Rohdaten =
+++++

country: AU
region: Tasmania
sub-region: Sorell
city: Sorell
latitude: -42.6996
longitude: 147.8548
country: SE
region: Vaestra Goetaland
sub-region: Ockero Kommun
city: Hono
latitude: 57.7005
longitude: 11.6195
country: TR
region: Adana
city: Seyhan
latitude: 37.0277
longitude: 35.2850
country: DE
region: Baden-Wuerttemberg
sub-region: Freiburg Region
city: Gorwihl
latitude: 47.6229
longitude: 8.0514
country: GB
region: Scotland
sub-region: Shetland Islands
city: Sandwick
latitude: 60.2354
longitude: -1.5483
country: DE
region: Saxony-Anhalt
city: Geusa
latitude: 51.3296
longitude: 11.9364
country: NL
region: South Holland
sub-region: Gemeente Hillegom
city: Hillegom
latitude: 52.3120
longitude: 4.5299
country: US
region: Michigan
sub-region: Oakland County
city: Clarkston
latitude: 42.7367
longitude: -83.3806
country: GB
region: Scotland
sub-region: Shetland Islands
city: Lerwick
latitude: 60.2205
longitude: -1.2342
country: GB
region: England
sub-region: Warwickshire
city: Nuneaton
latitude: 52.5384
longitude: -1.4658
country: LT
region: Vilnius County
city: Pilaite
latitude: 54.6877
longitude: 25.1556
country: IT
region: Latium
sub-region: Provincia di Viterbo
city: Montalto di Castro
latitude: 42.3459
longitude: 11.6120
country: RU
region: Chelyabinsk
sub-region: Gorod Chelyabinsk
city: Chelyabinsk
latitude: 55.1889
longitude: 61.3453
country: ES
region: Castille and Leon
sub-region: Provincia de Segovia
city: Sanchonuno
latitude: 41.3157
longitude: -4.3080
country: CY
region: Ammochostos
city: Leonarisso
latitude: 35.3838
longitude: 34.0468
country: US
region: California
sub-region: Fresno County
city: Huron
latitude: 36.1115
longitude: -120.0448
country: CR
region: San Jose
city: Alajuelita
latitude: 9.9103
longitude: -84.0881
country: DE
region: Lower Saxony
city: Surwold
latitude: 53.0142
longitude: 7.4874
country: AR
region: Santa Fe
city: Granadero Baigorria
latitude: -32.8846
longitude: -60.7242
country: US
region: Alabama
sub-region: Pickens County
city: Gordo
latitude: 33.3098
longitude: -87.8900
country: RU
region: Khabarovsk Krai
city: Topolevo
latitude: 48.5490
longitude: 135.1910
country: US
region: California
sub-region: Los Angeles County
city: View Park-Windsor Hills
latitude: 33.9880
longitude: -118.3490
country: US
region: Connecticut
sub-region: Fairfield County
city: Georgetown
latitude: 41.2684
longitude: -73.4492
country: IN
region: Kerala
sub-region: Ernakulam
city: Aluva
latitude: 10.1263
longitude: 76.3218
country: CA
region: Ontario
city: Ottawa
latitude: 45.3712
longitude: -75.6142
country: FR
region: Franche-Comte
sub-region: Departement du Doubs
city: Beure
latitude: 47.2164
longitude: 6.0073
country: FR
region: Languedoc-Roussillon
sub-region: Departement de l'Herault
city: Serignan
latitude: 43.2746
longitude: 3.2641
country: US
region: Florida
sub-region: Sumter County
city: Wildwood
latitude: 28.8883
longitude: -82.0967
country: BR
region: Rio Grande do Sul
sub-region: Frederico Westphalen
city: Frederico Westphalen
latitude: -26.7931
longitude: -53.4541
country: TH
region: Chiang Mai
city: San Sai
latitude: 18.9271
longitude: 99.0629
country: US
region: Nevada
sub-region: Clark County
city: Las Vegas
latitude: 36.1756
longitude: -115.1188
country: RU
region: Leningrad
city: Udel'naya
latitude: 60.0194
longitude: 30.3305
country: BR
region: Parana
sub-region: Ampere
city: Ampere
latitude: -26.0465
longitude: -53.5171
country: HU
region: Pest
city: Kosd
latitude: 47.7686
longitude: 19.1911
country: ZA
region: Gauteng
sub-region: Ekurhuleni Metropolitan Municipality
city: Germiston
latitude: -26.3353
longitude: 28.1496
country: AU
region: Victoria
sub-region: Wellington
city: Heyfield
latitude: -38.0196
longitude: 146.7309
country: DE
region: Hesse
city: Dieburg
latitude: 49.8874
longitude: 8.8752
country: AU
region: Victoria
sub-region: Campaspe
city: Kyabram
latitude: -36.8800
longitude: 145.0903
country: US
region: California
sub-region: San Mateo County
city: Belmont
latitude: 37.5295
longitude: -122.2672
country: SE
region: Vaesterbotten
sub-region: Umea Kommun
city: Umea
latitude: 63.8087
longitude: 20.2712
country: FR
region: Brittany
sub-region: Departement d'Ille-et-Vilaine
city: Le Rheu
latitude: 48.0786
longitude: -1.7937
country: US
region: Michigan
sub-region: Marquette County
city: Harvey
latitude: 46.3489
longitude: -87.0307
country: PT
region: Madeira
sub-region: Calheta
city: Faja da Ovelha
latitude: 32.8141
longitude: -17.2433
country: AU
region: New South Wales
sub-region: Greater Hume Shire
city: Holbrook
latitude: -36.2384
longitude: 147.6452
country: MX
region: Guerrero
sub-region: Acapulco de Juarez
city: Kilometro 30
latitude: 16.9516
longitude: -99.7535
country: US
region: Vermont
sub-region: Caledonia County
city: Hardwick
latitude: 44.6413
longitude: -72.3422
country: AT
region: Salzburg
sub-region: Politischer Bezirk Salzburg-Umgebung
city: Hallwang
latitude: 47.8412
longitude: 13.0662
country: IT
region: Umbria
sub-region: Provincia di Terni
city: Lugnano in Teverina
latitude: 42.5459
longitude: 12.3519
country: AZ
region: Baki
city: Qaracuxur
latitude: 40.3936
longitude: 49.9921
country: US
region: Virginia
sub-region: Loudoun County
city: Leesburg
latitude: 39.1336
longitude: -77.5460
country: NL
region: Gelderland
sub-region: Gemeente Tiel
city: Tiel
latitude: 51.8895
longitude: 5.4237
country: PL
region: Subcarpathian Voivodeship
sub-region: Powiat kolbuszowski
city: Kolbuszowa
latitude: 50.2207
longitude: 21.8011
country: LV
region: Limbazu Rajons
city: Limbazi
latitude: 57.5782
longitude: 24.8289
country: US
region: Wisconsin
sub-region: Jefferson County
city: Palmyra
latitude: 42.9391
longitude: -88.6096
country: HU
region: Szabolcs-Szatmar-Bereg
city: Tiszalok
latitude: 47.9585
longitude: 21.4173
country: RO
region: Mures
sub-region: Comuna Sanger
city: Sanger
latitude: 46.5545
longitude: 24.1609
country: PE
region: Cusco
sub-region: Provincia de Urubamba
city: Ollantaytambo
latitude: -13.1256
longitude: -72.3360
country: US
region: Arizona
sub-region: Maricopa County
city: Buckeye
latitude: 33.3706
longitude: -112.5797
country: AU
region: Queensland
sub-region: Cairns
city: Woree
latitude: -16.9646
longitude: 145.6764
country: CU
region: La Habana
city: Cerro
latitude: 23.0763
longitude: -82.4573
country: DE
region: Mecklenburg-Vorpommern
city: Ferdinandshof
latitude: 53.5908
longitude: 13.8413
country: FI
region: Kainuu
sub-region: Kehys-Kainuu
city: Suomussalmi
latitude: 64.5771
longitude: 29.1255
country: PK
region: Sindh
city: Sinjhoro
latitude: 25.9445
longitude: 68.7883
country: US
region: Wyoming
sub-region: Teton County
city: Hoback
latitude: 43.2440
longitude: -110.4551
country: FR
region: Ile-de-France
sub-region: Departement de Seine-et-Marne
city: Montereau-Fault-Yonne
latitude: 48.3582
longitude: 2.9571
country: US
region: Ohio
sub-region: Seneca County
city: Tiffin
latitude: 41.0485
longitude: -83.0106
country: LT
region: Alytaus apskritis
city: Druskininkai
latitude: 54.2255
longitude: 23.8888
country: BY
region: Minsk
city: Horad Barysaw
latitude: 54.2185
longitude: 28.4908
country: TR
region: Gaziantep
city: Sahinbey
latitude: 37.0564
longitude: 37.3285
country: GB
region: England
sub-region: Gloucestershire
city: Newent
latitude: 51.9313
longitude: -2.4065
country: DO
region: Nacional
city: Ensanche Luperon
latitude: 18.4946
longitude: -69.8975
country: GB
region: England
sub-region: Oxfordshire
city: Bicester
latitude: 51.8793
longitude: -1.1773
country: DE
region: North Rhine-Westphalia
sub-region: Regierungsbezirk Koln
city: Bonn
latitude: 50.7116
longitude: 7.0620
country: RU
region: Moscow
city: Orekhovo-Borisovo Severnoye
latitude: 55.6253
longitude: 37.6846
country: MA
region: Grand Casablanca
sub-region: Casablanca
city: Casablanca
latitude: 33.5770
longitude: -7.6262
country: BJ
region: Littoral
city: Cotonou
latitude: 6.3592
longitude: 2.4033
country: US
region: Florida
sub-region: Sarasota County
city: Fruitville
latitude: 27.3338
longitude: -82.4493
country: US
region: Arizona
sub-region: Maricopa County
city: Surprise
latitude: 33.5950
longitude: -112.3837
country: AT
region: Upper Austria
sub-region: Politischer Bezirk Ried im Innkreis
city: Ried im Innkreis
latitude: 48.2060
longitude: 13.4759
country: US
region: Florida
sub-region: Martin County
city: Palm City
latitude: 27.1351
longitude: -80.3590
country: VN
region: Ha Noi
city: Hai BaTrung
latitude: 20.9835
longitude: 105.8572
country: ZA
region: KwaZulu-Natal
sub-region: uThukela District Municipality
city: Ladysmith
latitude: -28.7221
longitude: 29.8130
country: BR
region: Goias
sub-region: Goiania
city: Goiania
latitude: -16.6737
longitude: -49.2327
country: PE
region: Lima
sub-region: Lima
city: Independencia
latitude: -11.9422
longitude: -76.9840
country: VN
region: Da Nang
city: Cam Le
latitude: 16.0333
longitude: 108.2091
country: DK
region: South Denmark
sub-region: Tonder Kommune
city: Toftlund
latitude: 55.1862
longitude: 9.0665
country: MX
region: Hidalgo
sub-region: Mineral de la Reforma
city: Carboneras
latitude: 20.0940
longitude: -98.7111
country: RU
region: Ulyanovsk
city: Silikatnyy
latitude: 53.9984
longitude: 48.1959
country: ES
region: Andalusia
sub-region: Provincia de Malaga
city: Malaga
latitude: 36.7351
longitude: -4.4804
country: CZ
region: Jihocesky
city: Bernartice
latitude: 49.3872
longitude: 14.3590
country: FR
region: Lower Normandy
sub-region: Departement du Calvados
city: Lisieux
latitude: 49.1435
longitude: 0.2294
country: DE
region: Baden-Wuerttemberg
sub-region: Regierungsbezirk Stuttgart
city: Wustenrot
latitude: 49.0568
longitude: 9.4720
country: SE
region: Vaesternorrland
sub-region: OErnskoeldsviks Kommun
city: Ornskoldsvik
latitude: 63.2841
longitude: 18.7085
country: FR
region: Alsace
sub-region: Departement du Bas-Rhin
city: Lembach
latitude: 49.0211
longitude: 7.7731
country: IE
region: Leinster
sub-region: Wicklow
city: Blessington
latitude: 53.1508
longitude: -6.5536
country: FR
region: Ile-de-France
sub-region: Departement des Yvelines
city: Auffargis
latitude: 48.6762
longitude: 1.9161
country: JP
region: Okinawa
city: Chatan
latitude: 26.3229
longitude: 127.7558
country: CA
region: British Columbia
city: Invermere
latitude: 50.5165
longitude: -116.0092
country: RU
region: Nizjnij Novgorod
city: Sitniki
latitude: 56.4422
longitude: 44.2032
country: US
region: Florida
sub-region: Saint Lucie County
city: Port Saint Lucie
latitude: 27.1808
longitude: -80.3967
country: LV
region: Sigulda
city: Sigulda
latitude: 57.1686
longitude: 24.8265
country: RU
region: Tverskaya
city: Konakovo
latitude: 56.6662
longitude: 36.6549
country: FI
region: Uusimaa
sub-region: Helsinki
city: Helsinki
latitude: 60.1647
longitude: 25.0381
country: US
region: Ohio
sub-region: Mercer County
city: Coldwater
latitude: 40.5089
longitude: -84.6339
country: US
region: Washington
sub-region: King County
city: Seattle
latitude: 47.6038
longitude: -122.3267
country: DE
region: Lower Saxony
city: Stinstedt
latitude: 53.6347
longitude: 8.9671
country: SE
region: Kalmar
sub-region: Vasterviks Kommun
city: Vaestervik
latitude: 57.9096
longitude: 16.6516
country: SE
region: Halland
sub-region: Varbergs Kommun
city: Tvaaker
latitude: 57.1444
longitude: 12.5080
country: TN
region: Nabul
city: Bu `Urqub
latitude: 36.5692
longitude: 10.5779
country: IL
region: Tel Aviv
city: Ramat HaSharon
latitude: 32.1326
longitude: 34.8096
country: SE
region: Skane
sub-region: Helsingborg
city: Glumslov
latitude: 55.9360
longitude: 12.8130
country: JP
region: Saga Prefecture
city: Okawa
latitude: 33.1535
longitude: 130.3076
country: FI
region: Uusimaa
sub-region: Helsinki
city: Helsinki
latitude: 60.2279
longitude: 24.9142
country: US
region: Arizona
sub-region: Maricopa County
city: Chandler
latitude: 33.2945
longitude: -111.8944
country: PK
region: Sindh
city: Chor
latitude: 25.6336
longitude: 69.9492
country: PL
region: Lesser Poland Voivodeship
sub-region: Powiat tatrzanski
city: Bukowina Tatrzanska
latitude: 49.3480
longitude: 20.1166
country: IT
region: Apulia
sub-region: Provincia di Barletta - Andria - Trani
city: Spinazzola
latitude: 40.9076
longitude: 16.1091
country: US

+++++

Aufgabenstellung = Überführe die Einträge von der Zeile mit „latitude: 47.6038“ bis zum Ende der Einträge, beide Grenzen eingeschlossen, in eine CSV-Tabelle mit den Spalten „Feld“ und „Wert“. Jeder Eintrag ergibt eine Zeile mit seiner Bezeichnung und dem zugehörigen Wert, beide jeweils in Anführungszeichen und mit Leerzeichen statt Zeilenumbrüchen.

Lösung =
Feld,Wert
"latitude:","47.6038"
"longitude:","-122.3267"
"country:","DE"
"region:","Lower Saxony"
"city:","Stinstedt"
"latitude:","53.6347"
"longitude:","8.9671"
"country:","SE"
"region:","Kalmar"
"sub-region:","Vasterviks Kommun"
"city:","Vaestervik"
"latitude:","57.9096"
"longitude:","16.6516"
"country:","SE"
"region:","Halland"
"sub-region:","Varbergs Kommun"
"city:","Tvaaker"
"latitude:","57.1444"
"longitude:","12.5080"
"country:","TN"
"region:","Nabul"
"city:","Bu `Urqub"
"latitude:","36.5692"
"longitude:","10.5779"
"country:","IL"
"region:","Tel Aviv"
"city:","Ramat HaSharon"
"latitude:","32.1326"
"longitude:","34.8096"
"country:","SE"
"region:","Skane"
"sub-region:","Helsingborg"
"city:","Glumslov"
"latitude:","55.9360"
"longitude:","12.8130"
"country:","JP"
"region:","Saga Prefecture"
"city:","Okawa"
"latitude:","33.1535"
"longitude:","130.3076"
"country:","FI"
"region:","Uusimaa"
"sub-region:","Helsinki"
"city:","Helsinki"
"latitude:","60.2279"
"longitude:","24.9142"
"country:","US"
"region:","Arizona"
"sub-region:","Maricopa County"
"city:","Chandler"
"latitude:","33.2945"
"longitude:","-111.8944"
"country:","PK"
"region:","Sindh"
"city:","Chor"
"latitude:","25.6336"
"longitude:","69.9492"
"country:","PL"
"region:","Lesser Poland Voivodeship"
"sub-region:","Powiat tatrzanski"
"city:","Bukowina Tatrzanska"
"latitude:","49.3480"
"longitude:","20.1166"
"country:","IT"
"region:","Apulia"
"sub-region:","Provincia di Barletta - Andria - Trani"
"city:","Spinazzola"
"latitude:","40.9076"
"longitude:","16.1091"
"country:","US"